## TASK REQUIREMENTS
Each line containing the string "mercadopago" should be copied out of the entries.

## GIVEN DATA
= Beginning of Section =

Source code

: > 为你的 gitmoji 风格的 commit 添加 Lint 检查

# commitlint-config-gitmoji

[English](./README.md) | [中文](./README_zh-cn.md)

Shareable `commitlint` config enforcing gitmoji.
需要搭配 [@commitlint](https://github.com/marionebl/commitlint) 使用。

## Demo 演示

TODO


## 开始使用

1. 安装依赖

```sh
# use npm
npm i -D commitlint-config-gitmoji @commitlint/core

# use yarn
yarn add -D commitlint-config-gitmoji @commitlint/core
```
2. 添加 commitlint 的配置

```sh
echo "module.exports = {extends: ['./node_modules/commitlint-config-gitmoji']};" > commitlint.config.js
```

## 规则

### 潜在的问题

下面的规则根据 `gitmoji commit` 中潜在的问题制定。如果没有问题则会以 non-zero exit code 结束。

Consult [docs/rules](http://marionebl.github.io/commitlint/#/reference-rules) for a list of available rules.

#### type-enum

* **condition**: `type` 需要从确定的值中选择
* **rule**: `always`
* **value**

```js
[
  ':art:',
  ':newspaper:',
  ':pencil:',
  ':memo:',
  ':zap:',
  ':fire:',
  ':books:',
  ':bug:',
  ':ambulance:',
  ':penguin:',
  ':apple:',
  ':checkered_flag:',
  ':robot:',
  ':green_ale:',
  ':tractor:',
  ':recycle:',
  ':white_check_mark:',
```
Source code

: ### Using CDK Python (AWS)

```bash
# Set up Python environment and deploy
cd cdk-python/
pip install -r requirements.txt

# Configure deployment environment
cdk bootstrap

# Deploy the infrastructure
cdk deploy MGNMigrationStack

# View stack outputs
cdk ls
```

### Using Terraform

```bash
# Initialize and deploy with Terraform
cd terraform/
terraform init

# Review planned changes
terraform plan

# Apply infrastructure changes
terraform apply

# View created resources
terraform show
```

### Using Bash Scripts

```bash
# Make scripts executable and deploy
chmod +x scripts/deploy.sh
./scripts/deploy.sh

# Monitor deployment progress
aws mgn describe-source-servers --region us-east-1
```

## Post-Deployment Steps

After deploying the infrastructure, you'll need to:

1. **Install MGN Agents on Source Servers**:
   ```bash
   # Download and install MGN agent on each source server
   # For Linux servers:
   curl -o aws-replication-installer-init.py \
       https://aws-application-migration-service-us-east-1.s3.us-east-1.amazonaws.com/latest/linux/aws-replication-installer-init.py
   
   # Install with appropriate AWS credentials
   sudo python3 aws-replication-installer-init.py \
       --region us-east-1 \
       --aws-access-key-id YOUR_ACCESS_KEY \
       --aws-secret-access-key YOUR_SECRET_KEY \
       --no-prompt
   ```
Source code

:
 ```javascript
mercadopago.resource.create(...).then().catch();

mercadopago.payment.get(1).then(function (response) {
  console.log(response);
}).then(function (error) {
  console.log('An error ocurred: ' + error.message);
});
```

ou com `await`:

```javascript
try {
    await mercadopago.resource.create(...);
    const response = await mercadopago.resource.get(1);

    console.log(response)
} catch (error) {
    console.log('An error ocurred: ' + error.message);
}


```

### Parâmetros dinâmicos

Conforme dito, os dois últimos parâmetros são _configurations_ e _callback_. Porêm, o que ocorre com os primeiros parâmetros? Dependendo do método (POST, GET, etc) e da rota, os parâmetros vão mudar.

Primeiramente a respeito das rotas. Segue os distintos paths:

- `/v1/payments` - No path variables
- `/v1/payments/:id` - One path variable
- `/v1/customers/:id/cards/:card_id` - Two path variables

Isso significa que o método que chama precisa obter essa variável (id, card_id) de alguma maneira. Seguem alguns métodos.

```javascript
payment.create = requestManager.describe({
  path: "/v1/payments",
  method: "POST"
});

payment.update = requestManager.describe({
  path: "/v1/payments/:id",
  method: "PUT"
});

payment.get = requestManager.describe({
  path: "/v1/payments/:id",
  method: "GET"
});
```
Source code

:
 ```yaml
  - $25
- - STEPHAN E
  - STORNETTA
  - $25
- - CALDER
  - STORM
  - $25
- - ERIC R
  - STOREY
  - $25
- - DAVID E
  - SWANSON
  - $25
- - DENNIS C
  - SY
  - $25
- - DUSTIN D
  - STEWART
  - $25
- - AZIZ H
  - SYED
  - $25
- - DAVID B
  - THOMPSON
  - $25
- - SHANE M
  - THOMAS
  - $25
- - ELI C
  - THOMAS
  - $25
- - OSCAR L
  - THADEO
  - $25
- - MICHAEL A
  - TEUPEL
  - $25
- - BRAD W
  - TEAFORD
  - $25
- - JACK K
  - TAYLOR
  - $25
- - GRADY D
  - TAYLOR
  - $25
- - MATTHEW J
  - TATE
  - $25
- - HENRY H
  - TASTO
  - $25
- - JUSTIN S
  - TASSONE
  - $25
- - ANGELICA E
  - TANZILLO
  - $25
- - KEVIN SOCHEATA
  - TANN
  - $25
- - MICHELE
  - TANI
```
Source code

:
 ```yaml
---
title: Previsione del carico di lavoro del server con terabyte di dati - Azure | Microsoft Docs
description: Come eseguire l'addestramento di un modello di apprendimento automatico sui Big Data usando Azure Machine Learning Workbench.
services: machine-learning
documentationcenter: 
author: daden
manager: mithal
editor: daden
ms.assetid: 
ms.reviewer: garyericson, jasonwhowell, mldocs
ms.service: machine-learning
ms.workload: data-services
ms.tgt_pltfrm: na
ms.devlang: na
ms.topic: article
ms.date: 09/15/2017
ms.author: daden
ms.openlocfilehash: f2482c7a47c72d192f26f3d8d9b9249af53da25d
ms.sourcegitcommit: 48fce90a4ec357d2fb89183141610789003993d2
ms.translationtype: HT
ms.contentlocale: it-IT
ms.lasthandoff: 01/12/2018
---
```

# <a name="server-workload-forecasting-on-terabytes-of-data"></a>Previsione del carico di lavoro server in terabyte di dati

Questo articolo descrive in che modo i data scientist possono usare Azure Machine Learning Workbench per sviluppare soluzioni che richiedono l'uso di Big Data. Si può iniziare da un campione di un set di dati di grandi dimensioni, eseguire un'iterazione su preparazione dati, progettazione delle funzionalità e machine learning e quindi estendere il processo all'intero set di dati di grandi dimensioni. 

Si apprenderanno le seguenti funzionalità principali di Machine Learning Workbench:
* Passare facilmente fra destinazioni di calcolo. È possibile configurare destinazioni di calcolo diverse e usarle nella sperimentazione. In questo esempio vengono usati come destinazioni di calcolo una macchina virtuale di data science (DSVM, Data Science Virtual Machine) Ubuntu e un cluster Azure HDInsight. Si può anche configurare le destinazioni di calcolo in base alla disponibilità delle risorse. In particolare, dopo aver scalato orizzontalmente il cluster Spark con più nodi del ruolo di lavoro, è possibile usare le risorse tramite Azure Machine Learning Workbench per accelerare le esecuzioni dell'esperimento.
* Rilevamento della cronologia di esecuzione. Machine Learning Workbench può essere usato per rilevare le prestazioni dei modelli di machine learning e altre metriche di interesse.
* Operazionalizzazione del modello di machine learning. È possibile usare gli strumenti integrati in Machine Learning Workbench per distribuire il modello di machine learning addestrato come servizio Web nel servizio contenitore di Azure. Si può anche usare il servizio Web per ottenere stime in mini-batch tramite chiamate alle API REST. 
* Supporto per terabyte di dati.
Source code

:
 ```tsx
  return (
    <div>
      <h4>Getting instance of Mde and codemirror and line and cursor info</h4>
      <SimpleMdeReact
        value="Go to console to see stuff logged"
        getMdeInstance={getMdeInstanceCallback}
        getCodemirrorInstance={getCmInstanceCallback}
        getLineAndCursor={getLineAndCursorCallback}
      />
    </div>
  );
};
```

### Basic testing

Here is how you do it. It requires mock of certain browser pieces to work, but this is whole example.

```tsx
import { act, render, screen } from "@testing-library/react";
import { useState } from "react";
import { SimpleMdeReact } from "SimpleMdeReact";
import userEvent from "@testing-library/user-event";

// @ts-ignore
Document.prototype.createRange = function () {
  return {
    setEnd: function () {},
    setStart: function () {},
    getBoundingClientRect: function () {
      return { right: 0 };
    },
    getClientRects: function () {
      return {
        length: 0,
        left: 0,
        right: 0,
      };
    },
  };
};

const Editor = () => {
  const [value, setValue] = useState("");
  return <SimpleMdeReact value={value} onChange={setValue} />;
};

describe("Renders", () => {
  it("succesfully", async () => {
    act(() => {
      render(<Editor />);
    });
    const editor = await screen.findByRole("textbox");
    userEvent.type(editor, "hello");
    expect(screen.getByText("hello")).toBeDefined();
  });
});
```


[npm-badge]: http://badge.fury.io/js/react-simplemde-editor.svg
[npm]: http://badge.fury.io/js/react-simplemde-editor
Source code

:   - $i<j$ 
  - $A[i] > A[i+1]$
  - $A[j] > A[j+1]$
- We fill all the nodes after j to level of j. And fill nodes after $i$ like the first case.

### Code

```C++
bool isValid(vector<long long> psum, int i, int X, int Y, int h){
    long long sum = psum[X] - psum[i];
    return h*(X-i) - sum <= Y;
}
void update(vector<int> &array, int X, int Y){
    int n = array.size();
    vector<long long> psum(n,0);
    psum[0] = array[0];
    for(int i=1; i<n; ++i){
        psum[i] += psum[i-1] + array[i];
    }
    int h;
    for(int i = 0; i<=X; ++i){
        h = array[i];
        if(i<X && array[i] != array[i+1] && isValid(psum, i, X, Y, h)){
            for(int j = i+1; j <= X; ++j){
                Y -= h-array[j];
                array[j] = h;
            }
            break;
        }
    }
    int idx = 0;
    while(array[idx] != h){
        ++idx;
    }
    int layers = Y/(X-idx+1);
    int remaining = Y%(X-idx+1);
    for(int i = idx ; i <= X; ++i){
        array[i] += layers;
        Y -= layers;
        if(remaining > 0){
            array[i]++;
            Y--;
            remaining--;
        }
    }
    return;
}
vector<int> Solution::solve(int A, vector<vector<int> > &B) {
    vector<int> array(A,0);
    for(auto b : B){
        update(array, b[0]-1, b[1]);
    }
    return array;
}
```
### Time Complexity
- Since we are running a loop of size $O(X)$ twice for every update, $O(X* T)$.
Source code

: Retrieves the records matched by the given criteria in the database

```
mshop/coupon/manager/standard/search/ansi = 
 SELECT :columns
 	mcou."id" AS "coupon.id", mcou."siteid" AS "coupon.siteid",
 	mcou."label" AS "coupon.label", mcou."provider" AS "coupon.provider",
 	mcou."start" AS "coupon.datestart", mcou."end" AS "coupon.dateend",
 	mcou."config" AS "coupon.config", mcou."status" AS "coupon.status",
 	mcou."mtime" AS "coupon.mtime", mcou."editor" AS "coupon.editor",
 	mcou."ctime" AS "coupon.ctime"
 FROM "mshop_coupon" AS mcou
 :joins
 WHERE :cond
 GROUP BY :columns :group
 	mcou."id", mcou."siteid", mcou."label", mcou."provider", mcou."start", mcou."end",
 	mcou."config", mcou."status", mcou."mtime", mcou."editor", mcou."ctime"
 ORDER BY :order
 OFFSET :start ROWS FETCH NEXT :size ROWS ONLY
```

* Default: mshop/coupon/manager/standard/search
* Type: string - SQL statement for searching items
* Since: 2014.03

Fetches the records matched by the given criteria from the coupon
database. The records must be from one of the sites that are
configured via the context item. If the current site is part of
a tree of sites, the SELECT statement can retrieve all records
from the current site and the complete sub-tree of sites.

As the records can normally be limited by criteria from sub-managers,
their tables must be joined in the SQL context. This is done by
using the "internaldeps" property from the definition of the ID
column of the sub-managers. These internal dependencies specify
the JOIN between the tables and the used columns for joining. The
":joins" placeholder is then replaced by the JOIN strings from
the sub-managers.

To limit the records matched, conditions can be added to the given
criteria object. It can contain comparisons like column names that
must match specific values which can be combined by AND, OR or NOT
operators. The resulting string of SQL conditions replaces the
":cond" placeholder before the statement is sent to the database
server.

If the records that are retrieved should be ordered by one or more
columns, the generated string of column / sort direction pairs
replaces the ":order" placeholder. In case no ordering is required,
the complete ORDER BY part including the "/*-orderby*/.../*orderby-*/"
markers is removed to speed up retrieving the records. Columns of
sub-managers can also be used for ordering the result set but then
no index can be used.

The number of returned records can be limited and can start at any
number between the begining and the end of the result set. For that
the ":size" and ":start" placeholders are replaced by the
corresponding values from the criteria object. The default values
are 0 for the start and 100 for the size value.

= End of Section =

## RESULT OF THE EXERCISE
mercadopago.resource.create(...).then().catch();
mercadopago.payment.get(1).then(function (response) {
    await mercadopago.resource.create(...);
    const response = await mercadopago.resource.get(1);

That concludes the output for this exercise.